A última vez que Luxemburgo realizou um trabalho duradouro foi entre 2006 e 2007. Na ocasião, o técnico ficou duas temporadas à frente do Santos , mas não conseguiu títulos. A mais recente conquista de expressão foi o Brasileirão de 2004, também pelo time da Vila Belmiro.

De lá para cá, o treinador até venceu cinco campeonatos estaduais por Santos (2006 e 2007), Palmeiras (2008), Atlético-MG (2010) e Flamengo (2011), mas é pouco para quem já foi considerado o melhor do Brasil. Nessas quatro equipes, e também no Grêmio, a falta de títulos de âmbito nacional e, principalmente, continental, pesou contra e ele não emplacou dois anos seguidos em um mesmo clube.

Outro ponto que não ajuda mais Luxemburgo é o fato de o treinador trabalhar uma comissão técnica numerosa. Para todo clube que vai, ele leva o preparador físico Antônio Mello. Quando possível, arrasta também o fisioterapeuta Nilton Petrone, o Filé, que desta vez permanceu no Grêmio. Fisiologistas e nutricionista estiveram sempre em cada time dirigido pelo técnico recentemente.
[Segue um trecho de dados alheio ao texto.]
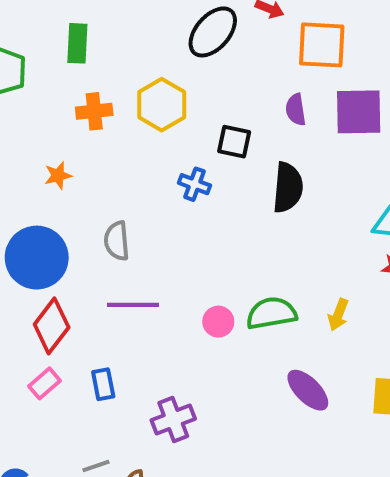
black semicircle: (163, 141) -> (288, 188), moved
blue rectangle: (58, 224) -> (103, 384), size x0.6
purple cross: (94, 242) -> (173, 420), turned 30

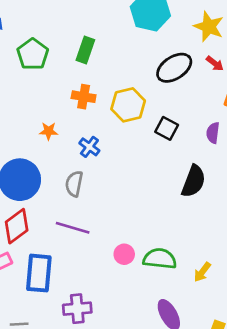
black square: (234, 142) -> (167, 128), moved
blue cross: (195, 184) -> (89, 147), moved
blue rectangle: (103, 384) -> (39, 273), size x1.8

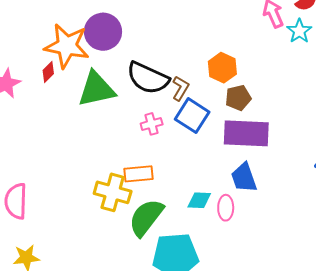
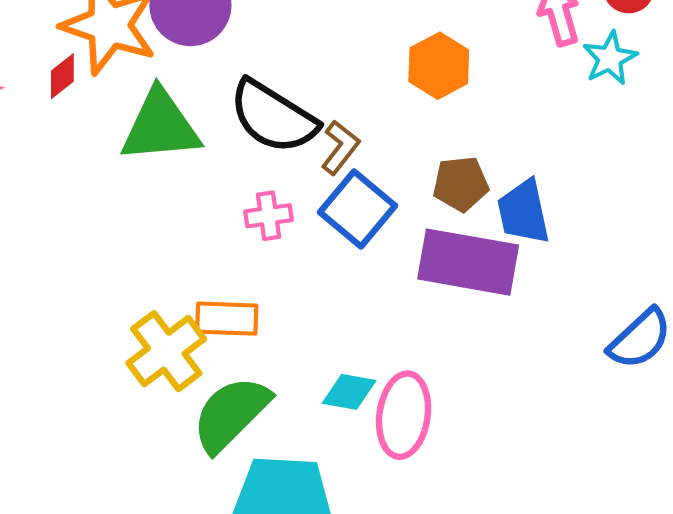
orange hexagon: (222, 68) -> (439, 66), moved
blue trapezoid: (244, 178) -> (524, 212), moved
yellow cross: (113, 192) -> (166, 351), turned 30
pink ellipse: (226, 208) -> (404, 415), size x1.5

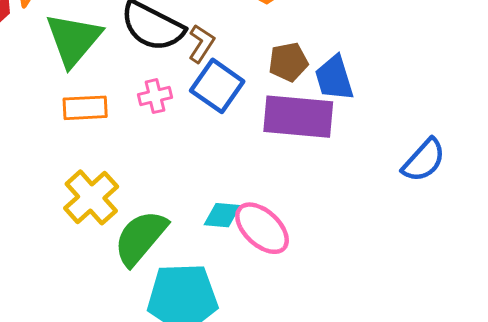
green triangle: (160, 126) -> (73, 40), turned -40
orange rectangle: (227, 319) -> (85, 108), moved
pink ellipse: (404, 415) -> (262, 228), turned -50

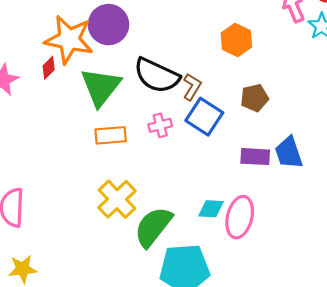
blue trapezoid: (334, 78) -> (289, 153), moved
purple rectangle: (298, 117) -> (255, 157), moved, size x0.6
pink ellipse: (262, 228) -> (240, 217), turned 63

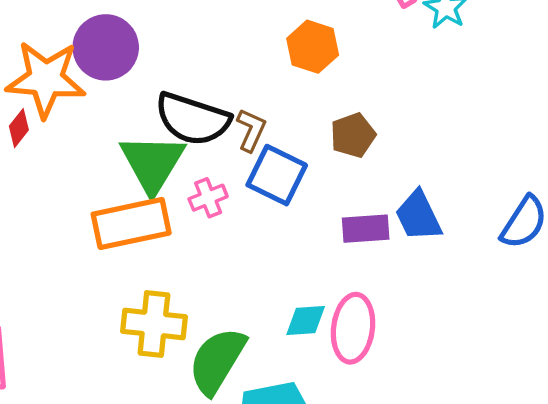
green triangle: (101, 87) -> (152, 163), moved
orange rectangle: (111, 135) -> (131, 224), size x1.5
yellow cross: (117, 199) -> (154, 324), turned -33

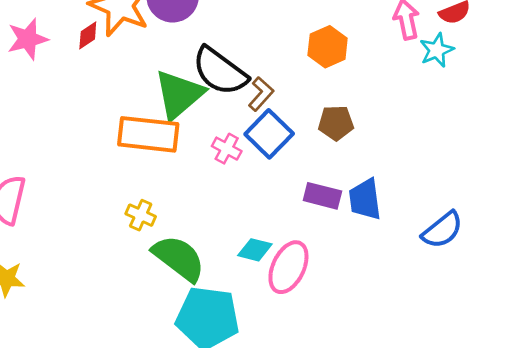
pink cross: (208, 198) -> (227, 149), moved, turned 32
yellow cross: (154, 324) -> (141, 215), size x0.6
green semicircle: (217, 361) -> (179, 258), turned 78

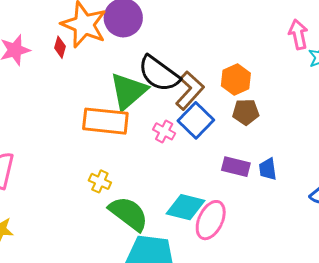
red diamond: (88, 35) -> (60, 47), turned -40
orange hexagon: (328, 47) -> (236, 79), moved
brown L-shape: (261, 94) -> (190, 91), size x1.5
blue trapezoid: (365, 199) -> (268, 169), size x0.7
cyan diamond: (255, 250) -> (186, 207), size x1.5

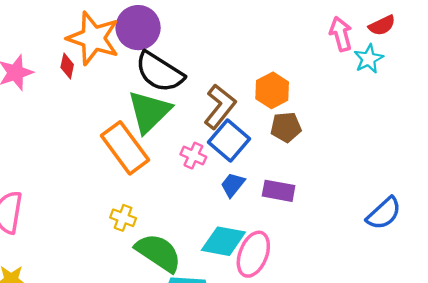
black semicircle: (159, 74) -> (159, 72), moved
orange rectangle: (105, 121) -> (125, 148), turned 51
blue trapezoid: (268, 169) -> (233, 185), moved, turned 50

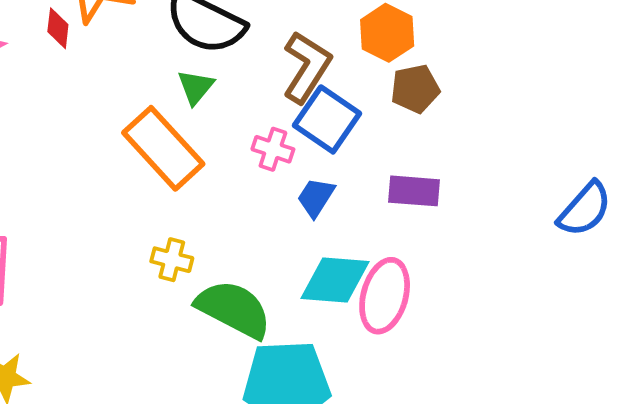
green triangle: (149, 112) -> (196, 87), size x0.5
blue trapezoid: (233, 185) -> (316, 197), moved

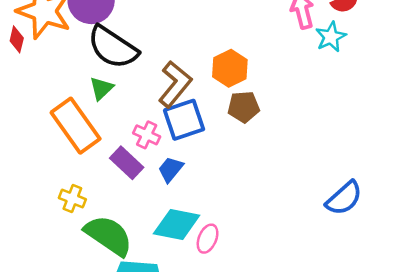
blue square: (327, 119) -> (184, 120), turned 30
purple rectangle: (414, 191) -> (127, 163), moved, turned 32
pink ellipse: (385, 296) -> (208, 239), size x0.6

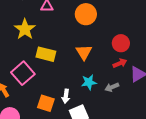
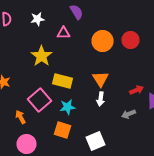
red circle: (121, 43) -> (130, 40), moved
cyan star: (89, 82) -> (68, 107), moved
white arrow: (66, 96) -> (100, 99), moved

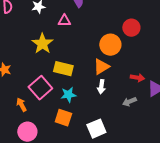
orange circle: (102, 41) -> (110, 45), moved
orange triangle: (100, 79) -> (101, 67), turned 30
red arrow: (136, 90) -> (137, 78), turned 32

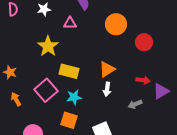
red circle: (131, 28) -> (144, 42), moved
orange circle: (110, 45) -> (116, 24), moved
orange arrow: (21, 105) -> (16, 99), moved

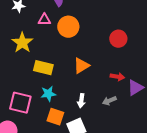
orange circle: (116, 24) -> (68, 27), moved
white arrow: (107, 89) -> (81, 101), moved
pink square: (46, 90) -> (20, 103), moved, turned -35
orange square: (69, 120) -> (55, 117), moved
No Atlético-MG, onde ficou por somente nove meses, o técnico inovou e contratou oito nomes para sua comissão. Entre eles estava o ex-árbitro Wágner Tardelli como instrutor sob o argumento de que os jogadores não conhecem as regras do futebol. “Vamos usar o código disciplinar a nosso favor”, disse o comandante à época. Havia também um cinegrafista. O trabalho ruiu em nove meses.

O alto valor cobrado por Luxemburgo sempre espantou. Mas, como os clubes acreditavam no “projeto”, isso nunca foi um grande empecilho. Em sua última passagem pelo Santos, o treinador recebia cerca de R$ 500 mil mensais. Valores semelhantes foram pagos por Flamengo e Atlético-MG. No Grêmio, a quantia teria subido para R$ 600 mil por mês.
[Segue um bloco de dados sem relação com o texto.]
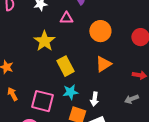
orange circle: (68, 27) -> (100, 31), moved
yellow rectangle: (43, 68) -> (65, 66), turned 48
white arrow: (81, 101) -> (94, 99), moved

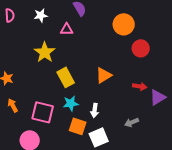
orange circle: (100, 31) -> (124, 24), moved
gray arrow: (131, 99) -> (132, 122), moved

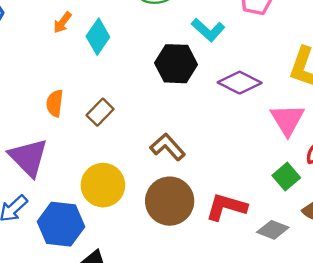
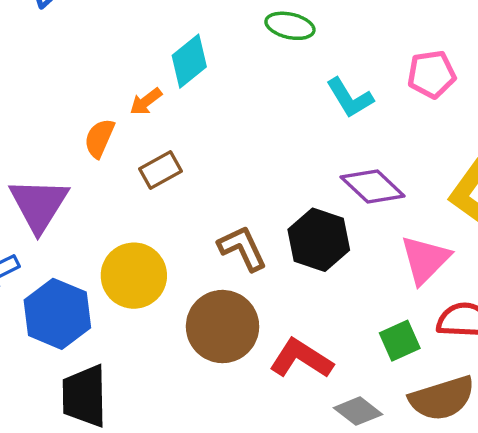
orange arrow: (62, 23) -> (146, 102), moved
black hexagon: (176, 64) -> (319, 240), moved

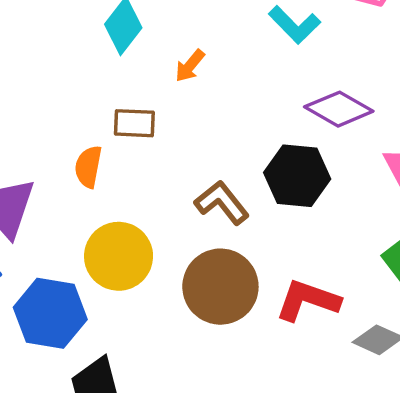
orange arrow: (146, 102) -> (190, 66), moved
orange semicircle: (99, 138) -> (88, 167), moved
brown rectangle: (160, 170) -> (134, 123), moved, turned 45

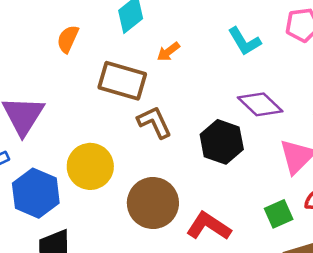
brown rectangle: (134, 123) -> (122, 81), size x1.6
orange semicircle: (88, 167) -> (68, 39), moved
brown L-shape: (222, 203) -> (154, 122), moved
TRABALHOS RECENTES DE VANDERLEI LUXEMBURGO
CLUBE PERÍODO CAMPANHA TÍTULOS
Palmeiras 2008-2009 110J, 40V, 30E, 40D - 45,4% Paulista 2008
Santos 2009 26J, 9, 8E, 9D - 44,8% -
Atlético-MG 2010 53J, 22V, 12E, 19D - 49,0% Mineiro 2010
Flamengo 2010-2011 73J, 35V, 27E, 11D - 60,2% Carioca 2011
Grêmio 2011-2012 91J, 52V, 21E, 18D - 64,8% -

Se o investimento já não compensa mais, as caras multas rescisórias praticamente fecham as portas para o técnico. A cláusula com a equipe gaúcha era de R$ 7 milhões. No time mineiro, R$ 4 milhões. Números que fazem dirigentes de qualquer clube brasileiro pensar duas vezes.

No São Paulo , Juvenal Juvêncio despediu Ney Franco há duas semanas e, antes mesmo de decidir por Paulo Autuori, anunciou que o nome de Luxemburgo não estava nos planos. O mesmo fez o Flamengo quando trocou Jorginho por Mano Menezes. O Santos mandou Muricy Ramalho embora, mas buscou duas opções argentinas; sem o acerto, segue com o interino Claudinei Oliveira.

Ainda considerado bom taticamente, o treinador tem a alternativa de diminuir seu preço e o tamanho da comissão técnica para se manter no mercado dos maiores clubes brasileiros. Ou deixar seu status de "manager" e dedicar-se somente ao campo de jogo, sem participar de negociações de atletas.